Z grona blue chipów, 14 spółek odnotowało zysk. Największym wzrostem pochwaliły się mBank i Santander, których akcje zyskały odpowiednio 3,10% i 2,41%. Po przeciwnej stronie rynku zameldowała się Żabka przeceniona o 5,52%.
Obrót na szerokim rynku wyniósł 2,13 mld zł. WIG zyskał 0,93%. Indeks blue chipów zyskał 1,06%. WIG20fut wzrósł o 0,96% osiągając na zamknięciu wartość 2826 pkt.

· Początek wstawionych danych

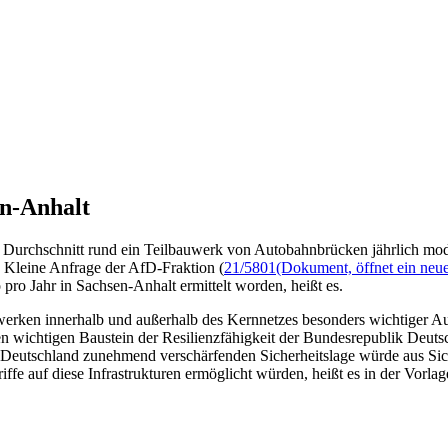
n-Anhalt
m Durchschnitt rund ein Teilbauwerk von Autobahnbrücken jährlich mode
e Kleine Anfrage der AfD-Fraktion (
21/5801
(Dokument, öffnet ein neue
pro Jahr in Sachsen-Anhalt ermittelt worden, heißt es.
erken innerhalb und außerhalb des Kernnetzes besonders wichtiger Aut
inen wichtigen Baustein der Resilienzfähigkeit der Bundesrepublik Deut
 in Deutschland zunehmend verschärfenden Sicherheitslage würde aus Sic
ffe auf diese Infrastrukturen ermöglicht würden, heißt es in der Vorlag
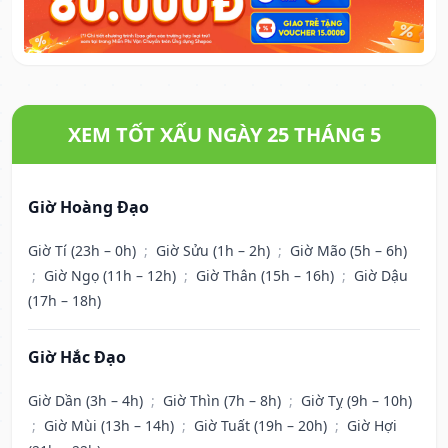
XEM TỐT XẤU NGÀY 25 THÁNG 5
Giờ Hoàng Đạo
Giờ Tí (23h – 0h)
;
Giờ Sửu (1h – 2h)
;
Giờ Mão (5h – 6h)
;
Giờ Ngọ (11h – 12h)
;
Giờ Thân (15h – 16h)
;
Giờ Dậu
(17h – 18h)
Giờ Hắc Đạo
Giờ Dần (3h – 4h)
;
Giờ Thìn (7h – 8h)
;
Giờ Tỵ (9h – 10h)
;
Giờ Mùi (13h – 14h)
;
Giờ Tuất (19h – 20h)
;
Giờ Hợi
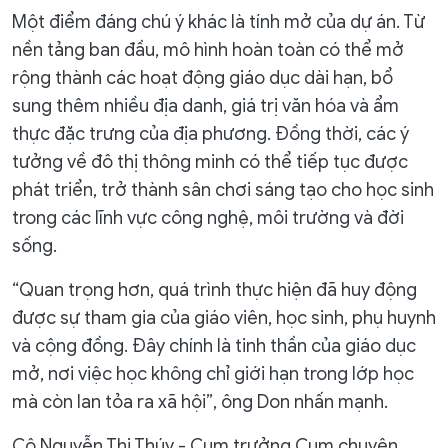
Một điểm đáng chú ý khác là tính mở của dự án. Từ
nền tảng ban đầu, mô hình hoàn toàn có thể mở
rộng thành các hoạt động giáo dục dài hạn, bổ
sung thêm nhiều địa danh, giá trị văn hóa và ẩm
thực đặc trưng của địa phương. Đồng thời, các ý
tưởng về đô thị thông minh có thể tiếp tục được
phát triển, trở thành sân chơi sáng tạo cho học sinh
trong các lĩnh vực công nghệ, môi trường và đời
sống.
“Quan trọng hơn, quá trình thực hiện đã huy động
được sự tham gia của giáo viên, học sinh, phụ huynh
và cộng đồng. Đây chính là tinh thần của giáo dục
mở, nơi việc học không chỉ giới hạn trong lớp học
mà còn lan tỏa ra xã hội”, ông Don nhấn mạnh.
Cô Nguyễn Thị Thúy - Cụm trưởng Cụm chuyên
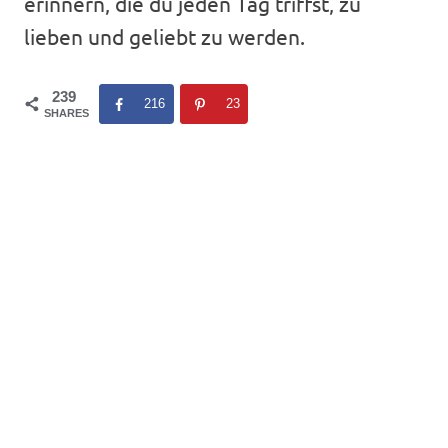
erinnern, die du jeden Tag triffst, zu
lieben und geliebt zu werden.
239
216
23
SHARES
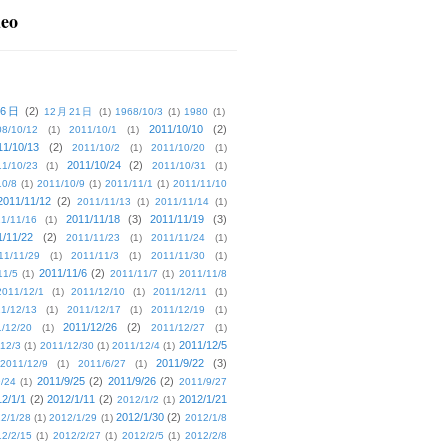
deo
16日
(2)
12月21日
(1)
1968/10/3
(1)
1980
(1)
2011/10/10
(2)
08/10/12
(1)
2011/10/1
(1)
11/10/13
(2)
2011/10/2
(1)
2011/10/20
(1)
2011/10/24
(2)
1/10/23
(1)
2011/10/31
(1)
10/8
(1)
2011/10/9
(1)
2011/11/1
(1)
2011/11/10
2011/11/12
(2)
2011/11/13
(1)
2011/11/14
(1)
2011/11/18
(3)
2011/11/19
(3)
1/11/16
(1)
1/11/22
(2)
2011/11/23
(1)
2011/11/24
(1)
11/11/29
(1)
2011/11/3
(1)
2011/11/30
(1)
2011/11/6
(2)
11/5
(1)
2011/11/7
(1)
2011/11/8
2011/12/1
(1)
2011/12/10
(1)
2011/12/11
(1)
1/12/13
(1)
2011/12/17
(1)
2011/12/19
(1)
2011/12/26
(2)
/12/20
(1)
2011/12/27
(1)
2011/12/5
12/3
(1)
2011/12/30
(1)
2011/12/4
(1)
2011/9/22
(3)
2011/12/9
(1)
2011/6/27
(1)
2011/9/25
(2)
2011/9/26
(2)
/24
(1)
2011/9/27
2/1/1
(2)
2012/1/11
(2)
2012/1/21
2012/1/2
(1)
2012/1/30
(2)
2/1/28
(1)
2012/1/29
(1)
2012/1/8
2/2/15
(1)
2012/2/27
(1)
2012/2/5
(1)
2012/2/8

W obraz rynku wpisały się średnie spółki. mWIG40 zyskał 0,82%. Jedynie maluch nie spełniły oczekiwań strony kupującej. sWIG80 zakończył dzień symbolicznym spadkiem o 0,02%.
Złoty wciąż bardzo silny
GBPPLN – para aktualnie handlowana jest po 4,94.
EURPLN – dziś euro wycenione jest na 4,24.
USDPLN – dolar jest dziś handlowany po 3,60.
CHFPLN – aktualnie za franka trzeba zapłacić 4,54.
PLNJPY – para handlowana jest po 39,96.
CMC Markets świadczy usługi na zasadzie wyłącznie realizacji zleceń (execution only). Prezentowany materiał (niezależnie od tego, czy zawiera jakiekolwiek opinie) ma charakter informacyjny i nie uwzględnia osobistych okoliczności ani celów. Żadna informacja w tym materiale nie jest, ani nie powinna być uważana, za poradę finansową, inwestycyjną lub inną poradę, na której należy polegać przy podejmowaniu decyzji. Żadna z opinii wyrażonych w materiale nie stanowi rekomendacji CMC Markets lub autora materiału, że jakakolwiek inwestycja, instrument, strategia transakcyjna lub inwestycyjna, jest odpowiednia dla konkretnej osoby. Materiał nie został przygotowany zgodnie z wymogami prawnymi zapewniającymi niezależność badań inwestycyjnych. CMC Markets nie podlega żadnym zakazom w zakresie rozpowszechniania tego materiału, jednak nie wykorzystuje zawartych w nim informacji przed jego publikacją.